Un objectif chiffré pour redresser la branche AT‑MP
Le gouvernement a donné mandat pour réaliser 800 millions d'euros d'économies sur la branche de la Sécurité sociale dédiée aux accidents du travail et maladies professionnelles (AT‑MP). Cette demande, annoncée par le ministère du Travail, s'inscrit dans un contexte de déficits importants et croissants pour cette branche gérée par l'Assurance maladie sous la supervision des partenaires sociaux.
Déficits attendus et calendrier contraint
Les projections citées par l'administration prévoient un déficit d'environ 1 milliard d'euros en 2026 et 1,5 milliard en 2027. Pour atteindre l'objectif fixé par l'État, syndicats et organisations patronales ont été invités à "définir les mesures d'économies qu'ils jugent pertinentes" avec un premier rendu demandé pour le 14 juillet et un bilan approfondi attendu fin septembre. Ce calendrier s'inscrit dans la préparation du projet de loi de finances 2027, dont la construction s'annonce serrée.
Quels leviers sur la table ?
Deux grandes familles de solutions sont évoquées :
- augmenter les recettes, notamment via une hausse des cotisations patronales qui financent exclusivement cette branche ;
- réduire les dépenses, ce qui passerait par une baisse des indemnisations versées aux salariés victimes d'accidents du travail ou de maladies professionnelles.
Du côté syndical, la piste d'un recours accru aux cotisations est défendue comme la seule juste au regard du principe selon lequel le financement de la branche relève des employeurs. Denis Gravouil (CGT) a résumé le dilemme en indiquant que « il y a deux solutions pour chercher 800 millions d'euros d'économies : ou bien augmenter les recettes ... ou bien baisser l'indemnisation ».

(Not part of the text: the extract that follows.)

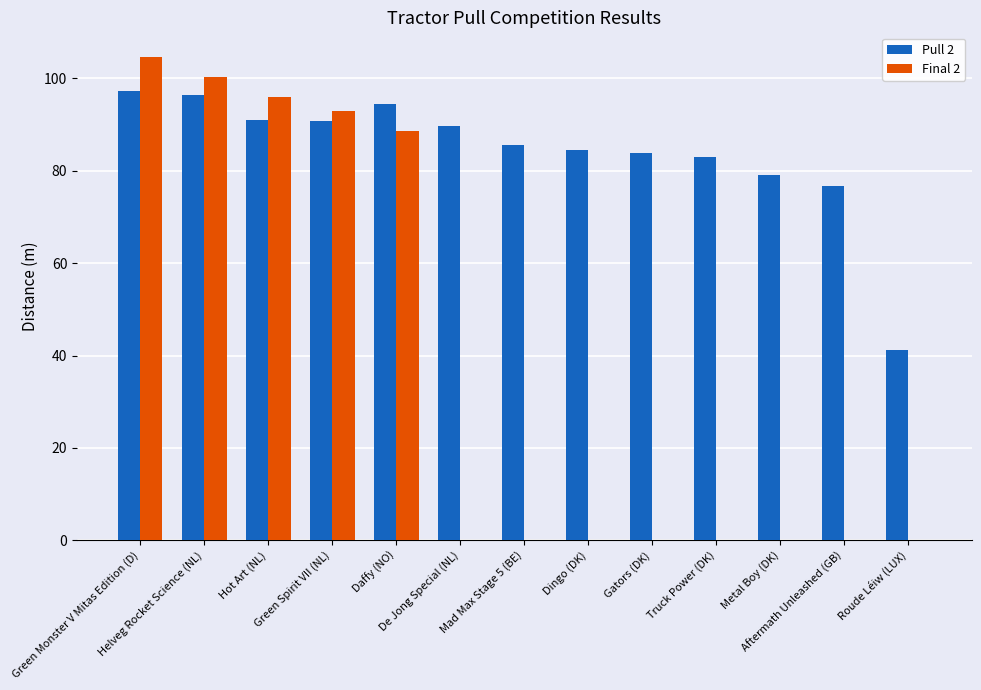

Which series has the largest total across all categories?

Pull 2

« Il y a deux solutions pour chercher 800 millions d'euros d'économies: ou bien augmenter les recettes, c'est-à-dire les cotisations qui sont uniquement patronales, (...) ou bien baisser l'indemnisation. » — Denis Gravouil (CGT)
Menaces de plafonnement et réactions syndicales
Si aucun compromis n'émerge du dialogue social, l'exécutif envisagerait un plafonnement du montant des indemnités journalières, mentionné à hauteur d'un 1,8 Smic comme plafond potentiel. Selon la CGT, des décrets pourraient être pris « dans l'été » pour appliquer des mesures dès la fin de l'année 2026. Force Ouvrière (FO) a d'ores et déjà jugé inacceptable l'idée de plafonner ces indemnités, soulignant que les prestations AT‑MP ne sont pas des aides sociales mais une réparation destinée à compenser la perte de rémunération consécutive à un sinistre professionnel.
Ce que cela signifie pour les salariés et les entreprises
Un relèvement des cotisations patronales pèserait directement sur le coût du travail, donc potentiellement sur les marges des entreprises ou leurs décisions d'embauche. À l'inverse, une réduction des indemnisations affecterait le niveau de revenu des victimes d'accidents du travail ou de maladies professionnelles, avec des effets potentiels sur le pouvoir d'achat et la protection sociale des salariés concernés. La proposition de fiscaliser les indemnités journalières AT‑MP, évoquée par certains syndicats, ajouterait une dimension fiscale au débat.
Tableau synthétique
| Élément | Chiffres |
|---|---|
| Objectif d'économies demandé | 800 millions d'euros |
| Déficit attendu 2026 | 1 milliard d'euros |
| Déficit attendu 2027 | 1,5 milliard d'euros |
| Échéances demandées aux partenaires sociaux | Premier retour : 14 juillet ; bilan : fin septembre |
Le gouvernement met la pression pour obtenir des propositions rapides. Le choix entre augmenter les cotisations ou réduire les prestations engage des enjeux économiques et sociaux opposés : support financier accru pour les entreprises ou diminution de la protection des salariés. Le calendrier serré et la menace d'interventions réglementaires laissent anticiper un été chargé pour le dialogue social sur ce dossier.